→ SECTION DU DOCUMENT:
En 1960, une météorite nommée Delon s’écrase sur la baie de Naples, sur l’écran, et sur tout le cinéma européen. René Clément, qu’on réduisait trop vite à un bon technicien sans génie, arrache le film noir à ses ruelles sombres pour le jeter en pleine lumière, sur une côte italienne où la mort avance en plein soleil. Face à Truffaut, qui le snobait pour son « cinéma de scénariste », et à Godard, qui le rangeait parmi les simples faiseurs, Clément répond par un coup de maître.
Plein Soleil est traversé par un poison lent : l’envie. Non pas seulement vouloir ce que l’autre possède, mais vouloir sa peau, sa fiancée, son insouciance, son droit presque obscène de vivre sans effort. Détail révélateur : engagé au départ pour jouer le fils de riche, Delon réclame Ripley, comme un jeune loup attiré d’instinct par le rôle le plus dangereux. Que le pauvre ait ce visage-là, et non celui du fils de riche, donne au film une noirceur bien plus profonde qu’un simple polar : derrière le suspense, une guerre de classes brûle à bas bruit. La scène du miroir en est le cœur secret : Tom enfile les habits de Philippe, l’imite devant la glace, et quelque chose se dérègle dans l’air.
Au centre du film, Alain Delon, 24 ans. Ce n’est pas du jeu, c’est un incendie : magnétique, trouble, beau à en faire mal, encore sauvage avant que l’industrie ne le polisse. Il charme et dévore dans le même mouvement, sans chercher l’explication, seulement le mystère, la faim et la soif de sang. C’est là que le film devient dangereux : on finit presque par souhaiter que le meurtrier s’en sorte, tant ses victimes semblent creuses, égoïstes et inutiles. Clément ne nous demande jamais d’aimer le mal ; il nous montre simplement avec quelle facilité il peut cesser de nous répugner.
La photographie d’Henri Decaë est éblouissante : une carte postale empoisonnée où la mer est aussi belle que mortelle, et où Ischia, Naples et Rome deviennent des présences vivantes. Même la musique de Nino Rota avance à contre-courant, légère là où le genre appellerait l’ombre, et ce décalage rend le malaise plus cruel encore. Le film glisse ainsi de non-dits en mensonges jusqu’à une fin d’une ironie glaciale, où la justice rattrape Tom presque par accident, comme une main posée sur l’épaule. Patricia Highsmith, qui avait inventé Ripley, trouvait Delon parfait mais jugeait cette conclusion trop sage, trop soumise à la morale. Oui, le film est parfois trop long et pourrait perdre une demi-heure, mais l’ensemble reste si maîtrisé, si sensuel, si vénéneux qu’on lui pardonne. Au générique, il ne reste qu’un regard bleu, une mer trop belle, et un dernier plan qui continue de hanter le cinéma français.

→ CONSIGNE:
Recopiez le passage de la critique de Plein Soleil qui va de « Plein Soleil est » à « dérègle dans l’air. ». La liste n'a aucun rapport avec la critique de Plein Soleil.

→ BLOC DE DONNÉES:
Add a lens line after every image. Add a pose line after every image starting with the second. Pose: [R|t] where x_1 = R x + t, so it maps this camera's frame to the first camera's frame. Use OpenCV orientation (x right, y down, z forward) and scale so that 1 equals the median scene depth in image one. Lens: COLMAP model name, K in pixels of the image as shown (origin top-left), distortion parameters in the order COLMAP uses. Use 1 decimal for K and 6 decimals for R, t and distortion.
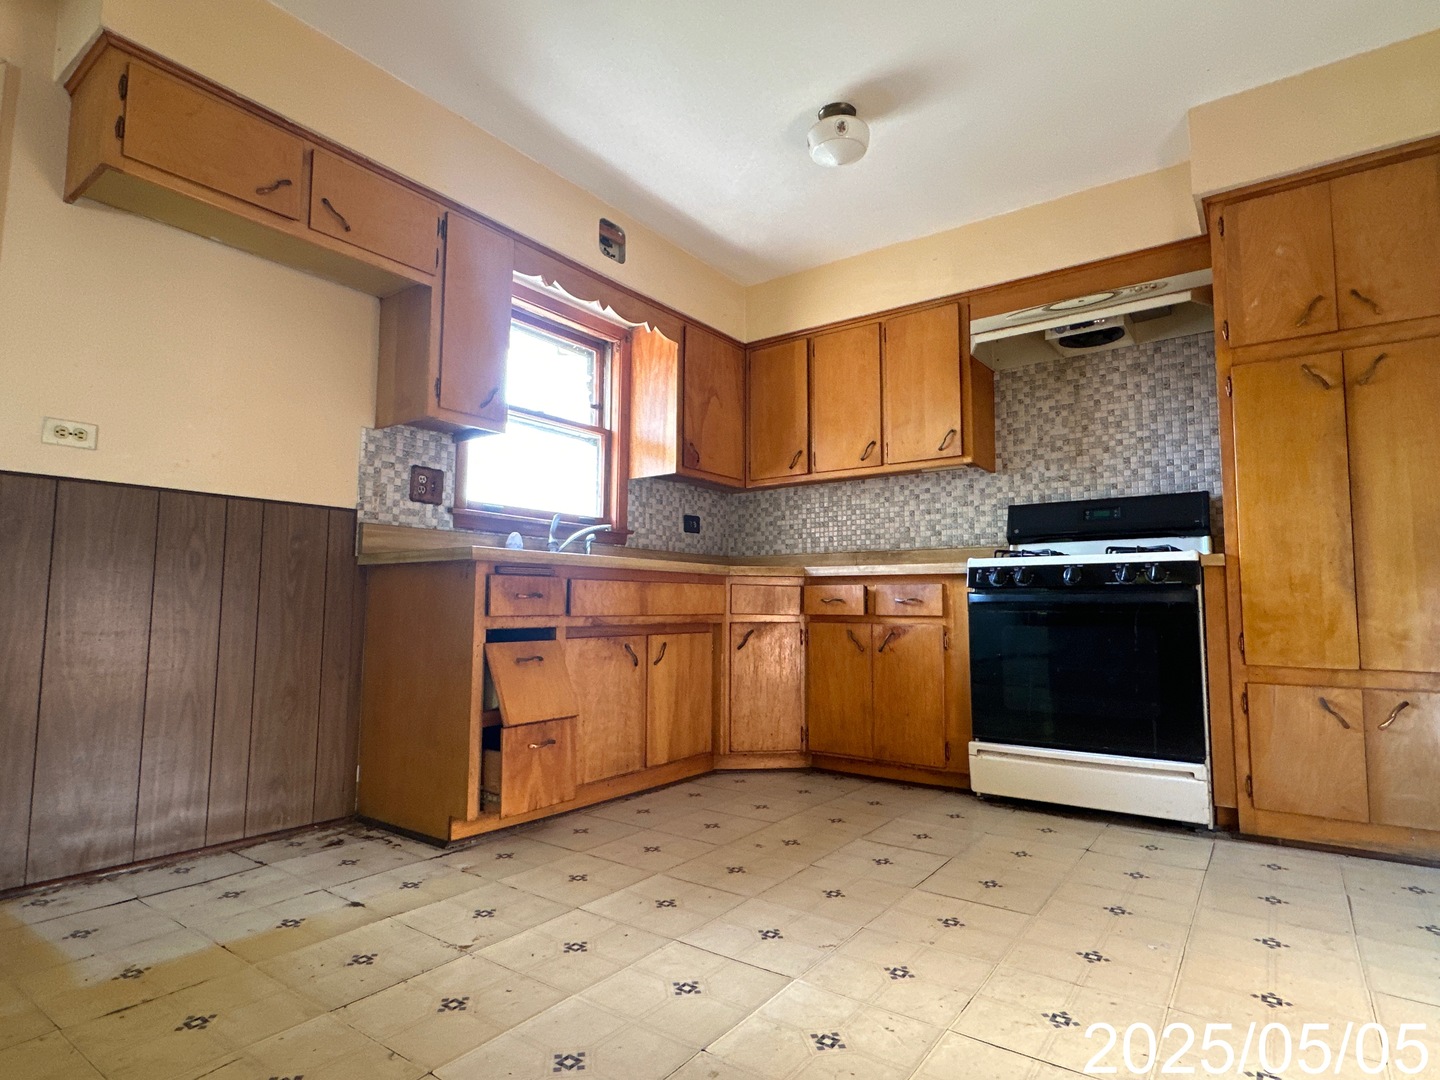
lens RADIAL K [[786.3, 0, 720.0], [0, 786.3, 540.0], [0, 0, 1]] dist [0.002153, -0.000689]
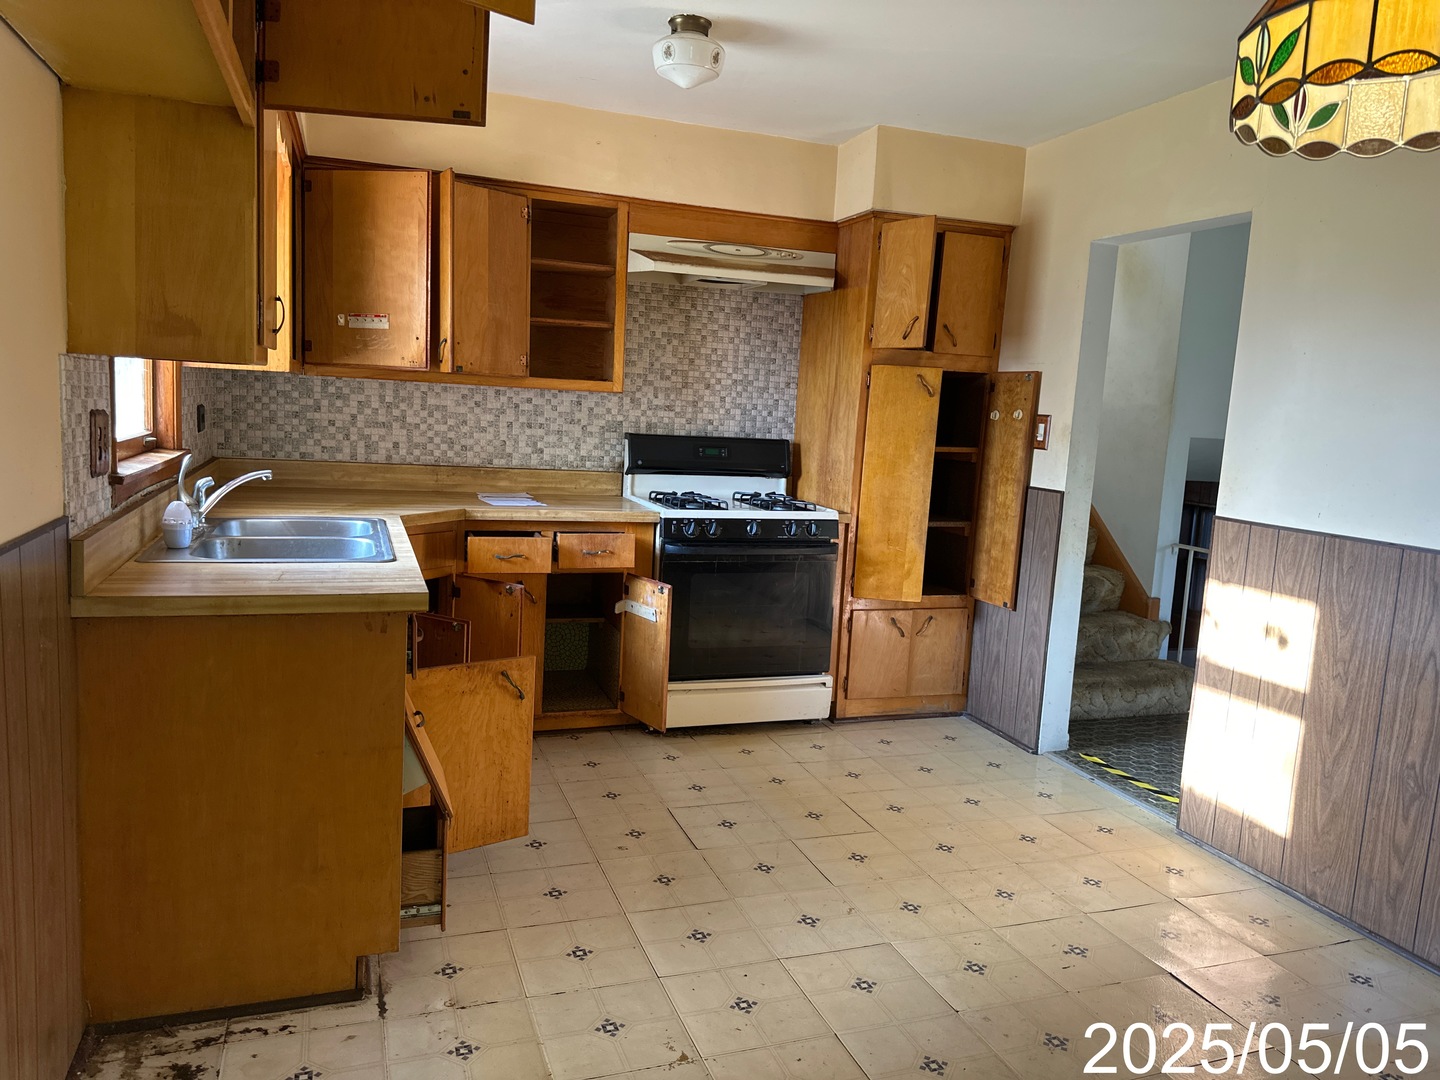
lens RADIAL K [[1019.8, 0, 720.0], [0, 1019.8, 540.0], [0, 0, 1]] dist [0.141101, -0.186823]
pose [[0.556158, -0.086218, 0.826592, -0.647379], [-0.123764, 0.974921, 0.184963, -0.168046], [-0.821809, -0.205171, 0.531540, 0.211094]]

→ RÉSULTAT:
Plein Soleil est traversé par un poison lent : l’envie. Non pas seulement vouloir ce que l’autre possède, mais vouloir sa peau, sa fiancée, son insouciance, son droit presque obscène de vivre sans effort. Détail révélateur : engagé au départ pour jouer le fils de riche, Delon réclame Ripley, comme un jeune loup attiré d’instinct par le rôle le plus dangereux. Que le pauvre ait ce visage-là, et non celui du fils de riche, donne au film une noirceur bien plus profonde qu’un simple polar : derrière le suspense, une guerre de classes brûle à bas bruit. La scène du miroir en est le cœur secret : Tom enfile les habits de Philippe, l’imite devant la glace, et quelque chose se dérègle dans l’air.